While migration and remittances rebounded from the first six months of the pandemic much more quickly than initially anticipated, according to the World Bank, the pandemic reminded migrants and development specialists, among others, that migration does not necessarily provide a solution to the world’s age and employment challenges. Rather, migration can pose challenges in its own right.
For example, beyond pandemics, there have always been power imbalances between migrant “sending” countries, such as Tajikistan, and migrant “receiving” countries, such as Russia. State sovereignty allows the latter to define the terms of a migrant’s entry, exit, and stay. International organizations, such as the International Labour Organization (ILO), attempt to set standards to protect the rights of workers, including migrant workers. While advocacy organizations, such as Human Rights Watch, document and expose the abuses that migrants often experience in their “host” countries—abuses which include, but are not limited to, unsafe living and working conditions, withholding of documents, withholding of payments, discrimination, and emotional and physical abuse.
Migration also poses challenges for the family members of the migrants who stay behind.
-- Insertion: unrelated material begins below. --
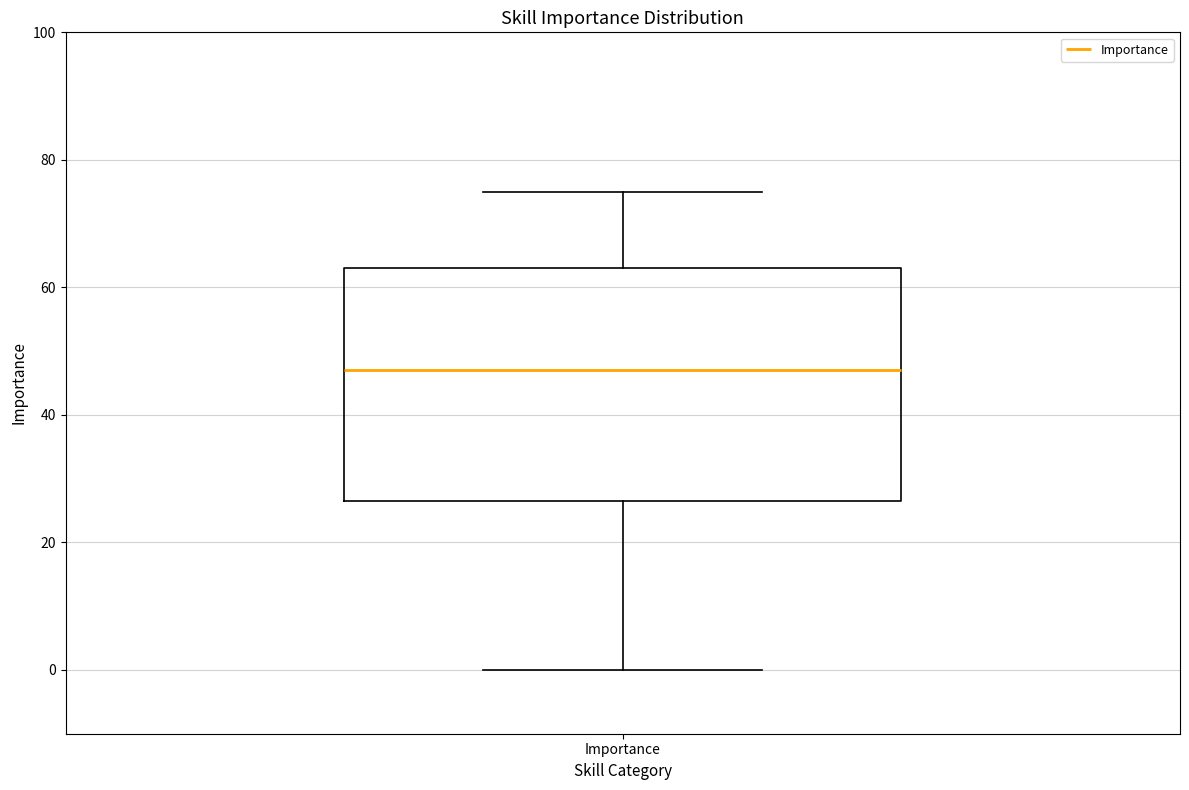

Transcribe this box plot: give where the median line is, the range the box spans, and where the two whiskers end, as read against the y-axis. The values are not printed on the chart, so give them approximately, as read against the axis.

median 48, box 26 to 64, whiskers 0 to 76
For example, my research on seasonal labor migration in Azerbaijan, a former Soviet republic located in the Caucasus, has shown that seasonal labor migration can significantly increase intra-household tensions among remaining family members with respect to who is responsible for completing what household tasks—tasks upon which the household’s livelihood is dependent—and who has the authority to make which household decisions, including money-management decisions, which can impact whether or not the household’s children are able to further their education.
Migration can definitely contribute to solving some of the world’s demographic challenges. But migration is at best a partial solution because migration is at the mercy of pandemics and power politics—most recently seen in the case of Belarus and the European Union—that are out of migrants’ and their family members’ control. Migration can also substantially increase social and emotional stress on migrant-sending households and communities in ways that non-migrating members of society might not find acceptable if they were asked to live and work in such conditions.
Jennifer Wistrand is an assistant teaching professor of global and intercultural studies at Miami University in Oxford, Ohio.